**Exercise aim**: Keeping each line intact, print the whole listing.

**Information shown**:
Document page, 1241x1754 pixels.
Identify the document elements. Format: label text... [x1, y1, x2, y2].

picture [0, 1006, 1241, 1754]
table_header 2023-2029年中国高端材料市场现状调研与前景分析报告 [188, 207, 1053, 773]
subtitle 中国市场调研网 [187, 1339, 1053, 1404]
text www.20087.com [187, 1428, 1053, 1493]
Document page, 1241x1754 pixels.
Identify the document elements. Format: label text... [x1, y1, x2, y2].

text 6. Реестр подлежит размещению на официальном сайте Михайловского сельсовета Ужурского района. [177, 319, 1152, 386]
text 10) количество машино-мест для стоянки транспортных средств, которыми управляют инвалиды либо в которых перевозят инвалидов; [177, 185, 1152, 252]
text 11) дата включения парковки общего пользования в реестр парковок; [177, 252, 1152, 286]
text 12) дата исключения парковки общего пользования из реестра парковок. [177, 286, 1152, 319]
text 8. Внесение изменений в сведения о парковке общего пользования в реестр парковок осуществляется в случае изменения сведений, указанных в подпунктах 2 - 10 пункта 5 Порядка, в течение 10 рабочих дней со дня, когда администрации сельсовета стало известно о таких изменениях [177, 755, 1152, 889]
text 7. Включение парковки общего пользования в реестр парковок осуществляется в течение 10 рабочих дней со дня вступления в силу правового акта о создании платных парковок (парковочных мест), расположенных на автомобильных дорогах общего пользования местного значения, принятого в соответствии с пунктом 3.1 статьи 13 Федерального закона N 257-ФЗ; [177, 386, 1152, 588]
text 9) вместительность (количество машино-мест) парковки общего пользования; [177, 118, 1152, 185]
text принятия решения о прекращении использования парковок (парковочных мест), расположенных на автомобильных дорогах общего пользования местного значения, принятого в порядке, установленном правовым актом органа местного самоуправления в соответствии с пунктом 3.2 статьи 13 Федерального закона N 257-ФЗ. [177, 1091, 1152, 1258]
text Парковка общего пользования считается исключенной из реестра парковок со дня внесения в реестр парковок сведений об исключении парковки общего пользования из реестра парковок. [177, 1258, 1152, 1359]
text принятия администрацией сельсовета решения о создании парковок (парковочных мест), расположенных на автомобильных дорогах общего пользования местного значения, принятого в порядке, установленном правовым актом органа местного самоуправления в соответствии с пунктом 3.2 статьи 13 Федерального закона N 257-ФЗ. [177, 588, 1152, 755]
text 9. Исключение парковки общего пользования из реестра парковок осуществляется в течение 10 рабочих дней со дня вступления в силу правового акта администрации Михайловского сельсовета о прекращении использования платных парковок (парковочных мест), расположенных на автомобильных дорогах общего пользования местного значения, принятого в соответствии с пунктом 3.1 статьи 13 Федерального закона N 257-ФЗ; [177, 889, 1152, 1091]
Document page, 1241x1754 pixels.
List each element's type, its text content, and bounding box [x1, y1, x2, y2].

**Response to this task**:
Document page, 1241x1754 pixels.
Identify the document elements. Format: label text... [x1, y1, x2, y2].

picture [0, 1006, 1241, 1754]
table_header 2023-2029年中国高端材料市场现状调研与前景分析报告 [188, 207, 1053, 773]
subtitle 中国市场调研网 [187, 1339, 1053, 1404]
text www.20087.com [187, 1428, 1053, 1493]
Document page, 1241x1754 pixels.
Identify the document elements. Format: label text... [x1, y1, x2, y2].

text 6. Реестр подлежит размещению на официальном сайте Михайловского сельсовета Ужурского района. [177, 319, 1152, 386]
text 10) количество машино-мест для стоянки транспортных средств, которыми управляют инвалиды либо в которых перевозят инвалидов; [177, 185, 1152, 252]
text 11) дата включения парковки общего пользования в реестр парковок; [177, 252, 1152, 286]
text 12) дата исключения парковки общего пользования из реестра парковок. [177, 286, 1152, 319]
text 8. Внесение изменений в сведения о парковке общего пользования в реестр парковок осуществляется в случае изменения сведений, указанных в подпунктах 2 - 10 пункта 5 Порядка, в течение 10 рабочих дней со дня, когда администрации сельсовета стало известно о таких изменениях [177, 755, 1152, 889]
text 7. Включение парковки общего пользования в реестр парковок осуществляется в течение 10 рабочих дней со дня вступления в силу правового акта о создании платных парковок (парковочных мест), расположенных на автомобильных дорогах общего пользования местного значения, принятого в соответствии с пунктом 3.1 статьи 13 Федерального закона N 257-ФЗ; [177, 386, 1152, 588]
text 9) вместительность (количество машино-мест) парковки общего пользования; [177, 118, 1152, 185]
text принятия решения о прекращении использования парковок (парковочных мест), расположенных на автомобильных дорогах общего пользования местного значения, принятого в порядке, установленном правовым актом органа местного самоуправления в соответствии с пунктом 3.2 статьи 13 Федерального закона N 257-ФЗ. [177, 1091, 1152, 1258]
text Парковка общего пользования считается исключенной из реестра парковок со дня внесения в реестр парковок сведений об исключении парковки общего пользования из реестра парковок. [177, 1258, 1152, 1359]
text принятия администрацией сельсовета решения о создании парковок (парковочных мест), расположенных на автомобильных дорогах общего пользования местного значения, принятого в порядке, установленном правовым актом органа местного самоуправления в соответствии с пунктом 3.2 статьи 13 Федерального закона N 257-ФЗ. [177, 588, 1152, 755]
text 9. Исключение парковки общего пользования из реестра парковок осуществляется в течение 10 рабочих дней со дня вступления в силу правового акта администрации Михайловского сельсовета о прекращении использования платных парковок (парковочных мест), расположенных на автомобильных дорогах общего пользования местного значения, принятого в соответствии с пунктом 3.1 статьи 13 Федерального закона N 257-ФЗ; [177, 889, 1152, 1091]
Document page, 1241x1754 pixels.
List each element's type, its text content, and bounding box [x1, y1, x2, y2].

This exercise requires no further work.